# Directions
1. Rewrite a passage of the Conrad Stargard reviews, beginning at the words "It's semi-modern day" and ending after "a massive hangover.". Change "storeroom" to "cellar".
2. According to the Conrad Stargard reviews, in what year does Conrad wake up after passing out in the inn?

# Text segment
This book tells the tale of Conrad Stargard's (nee Schwartz) inadvertent journey back through time to medieval Poland. He there finds himself put upon to use his preponderant knowledge of engineering (and future events) to change the course of history. While he enjoys the comforts of the time (ahem) he also works to improve the lifestyle of all the people that surround him. In the process of making friends he also makes several enemies which engenders more than a few exciting moments.
The mixing of the future and the past makes for a tantalizing tale of fantasy, history and science fiction come together. This book starts it all and is well worth the effort to obtain as the information given here is referenced in several of the following books.
I have every single one of these books and excepting the last two books (Lord Conrad's Lady, only average, and Conrads Search for Rubber, which really should be avoided at all costs) they are all exceptional works.
1 of 1 people found the following review helpful
5.0 out of 5 stars Review: Conrad Stargard #1-4 by Leo A. Frankowski 29 July 2013
By Will Knight - Published on Amazon.com
Format:Mass Market Paperback
Originally posted at Bibliophilia, Please [[...]

This review covers the first four books in the series, as they're kind of fast moving and these cover the first arc.

Move over Marty McFly! Here comes Conrad Stargard, and he will make out with your mother.

It's semi-modern day Poland, and Conrad got massively drunk, stumbled into a storeroom in an inn and passed out. He woke up in 1231 A.D., lost, penniless and without even knowing he was stranded in time. And then things got bad. He had a massive hangover.

# Provided records
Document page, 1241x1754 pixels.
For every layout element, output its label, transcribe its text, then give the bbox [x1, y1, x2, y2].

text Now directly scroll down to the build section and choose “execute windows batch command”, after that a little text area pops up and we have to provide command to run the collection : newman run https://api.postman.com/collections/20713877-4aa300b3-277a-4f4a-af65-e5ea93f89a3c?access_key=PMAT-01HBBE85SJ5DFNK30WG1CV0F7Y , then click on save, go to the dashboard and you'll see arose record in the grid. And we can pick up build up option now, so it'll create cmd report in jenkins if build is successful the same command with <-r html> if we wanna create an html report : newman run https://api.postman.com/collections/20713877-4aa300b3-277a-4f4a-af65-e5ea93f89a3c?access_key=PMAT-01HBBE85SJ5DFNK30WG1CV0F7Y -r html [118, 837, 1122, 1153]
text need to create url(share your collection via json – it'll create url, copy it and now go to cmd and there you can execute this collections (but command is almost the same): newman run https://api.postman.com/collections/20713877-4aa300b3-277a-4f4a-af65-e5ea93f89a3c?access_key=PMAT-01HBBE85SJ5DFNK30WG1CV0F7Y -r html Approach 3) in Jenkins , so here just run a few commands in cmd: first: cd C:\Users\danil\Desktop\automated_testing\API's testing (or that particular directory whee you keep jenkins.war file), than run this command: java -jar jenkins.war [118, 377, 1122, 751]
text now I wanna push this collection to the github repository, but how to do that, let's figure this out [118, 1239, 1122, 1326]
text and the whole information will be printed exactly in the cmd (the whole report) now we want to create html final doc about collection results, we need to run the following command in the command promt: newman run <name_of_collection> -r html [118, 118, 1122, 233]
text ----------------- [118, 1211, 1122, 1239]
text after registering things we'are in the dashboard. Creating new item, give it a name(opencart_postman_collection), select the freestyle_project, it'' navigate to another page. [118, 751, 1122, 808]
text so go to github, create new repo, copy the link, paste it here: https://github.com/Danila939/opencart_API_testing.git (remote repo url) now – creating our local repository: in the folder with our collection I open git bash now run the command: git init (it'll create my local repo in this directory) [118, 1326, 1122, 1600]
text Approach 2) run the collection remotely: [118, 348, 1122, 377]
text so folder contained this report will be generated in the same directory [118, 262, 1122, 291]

# Exercise solutions
1.
It's semi-modern day Poland, and Conrad got massively drunk, stumbled into a cellar in an inn and passed out. He woke up in 1231 A.D., lost, penniless and without even knowing he was stranded in time. And then things got bad. He had a massive hangover.

2. 1231 A.D.